* [Task brief]: Could you retype the whole listing word for word and drop the images?

* [Source data]:
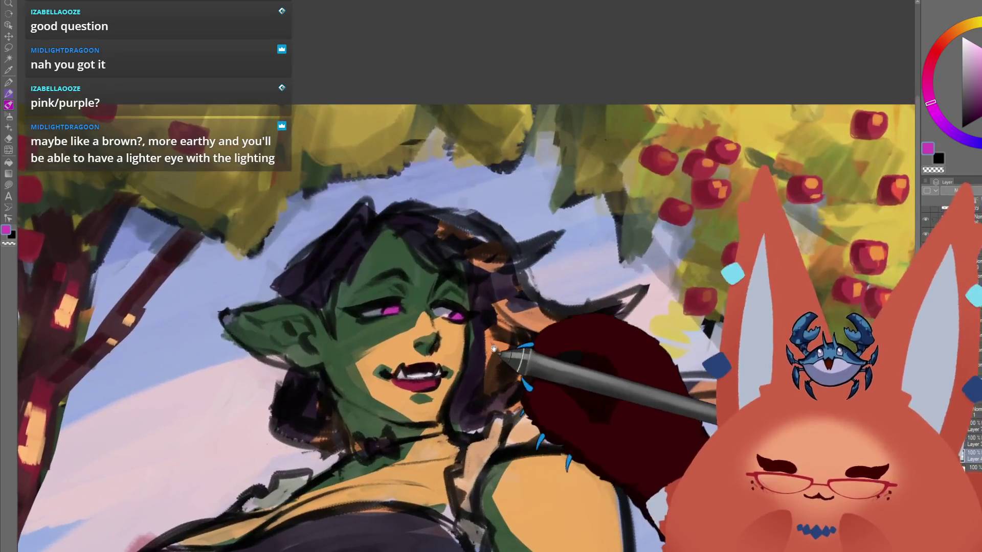
Repaint each iris in a darker reddish colour, panning between the two eyes
{"action": "left_click_drag", "start_coordinate": [493, 349], "coordinate": [493, 354]}
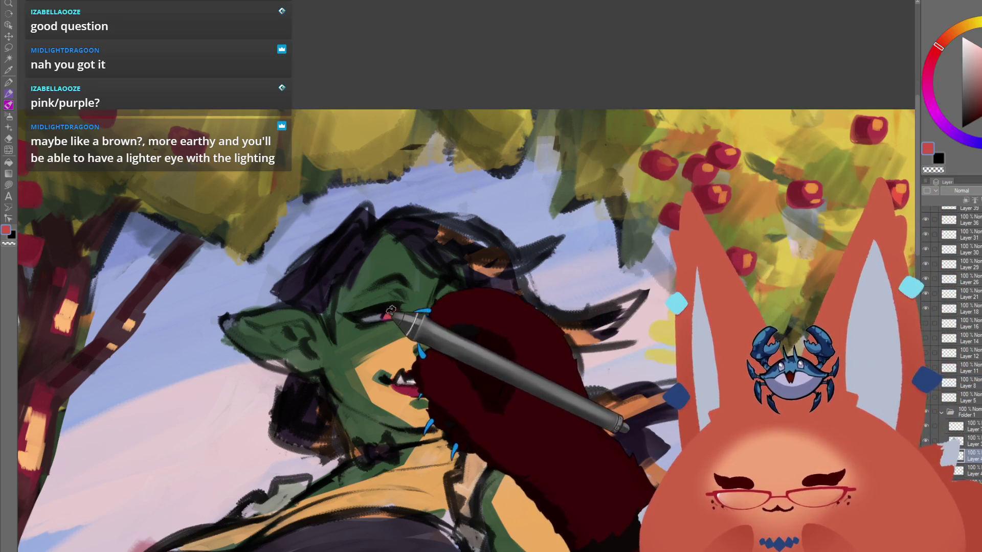
{"action": "left_click", "coordinate": [935, 58]}
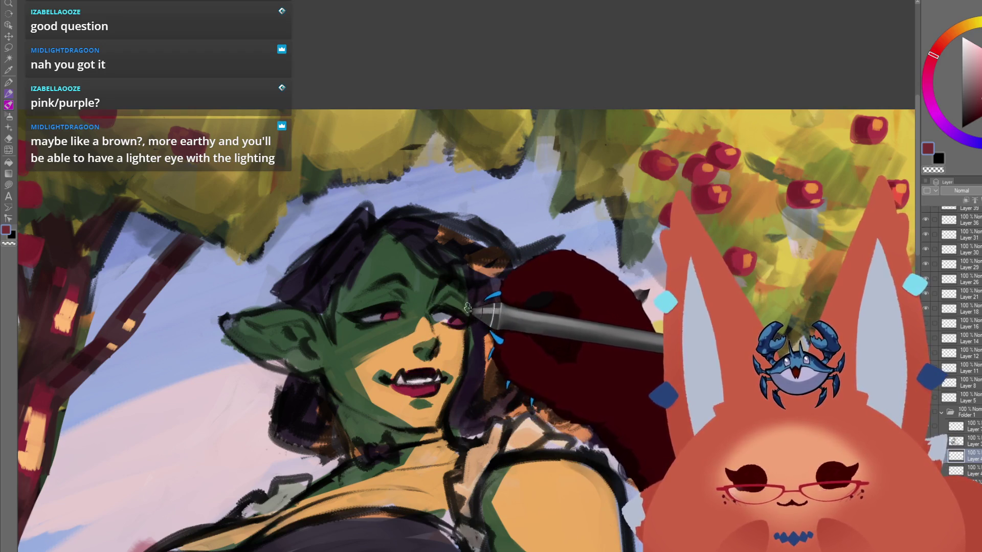
{"action": "scroll", "coordinate": [474, 341], "scroll_direction": "up", "scroll_amount": 5}
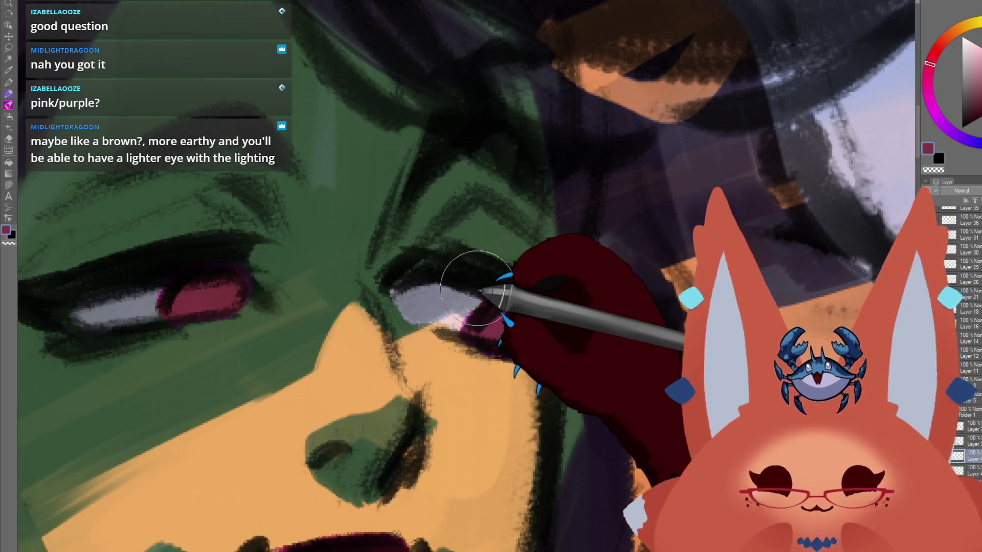
{"action": "left_click_drag", "start_coordinate": [218, 362], "coordinate": [425, 381]}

* [Exercise response]:
Repaint each iris in a darker reddish colour, panning between the two eyes
{"action": "left_click_drag", "start_coordinate": [493, 349], "coordinate": [493, 354]}
{"action": "left_click", "coordinate": [935, 58]}
{"action": "scroll", "coordinate": [474, 341], "scroll_direction": "up", "scroll_amount": 5}
{"action": "left_click_drag", "start_coordinate": [218, 362], "coordinate": [425, 381]}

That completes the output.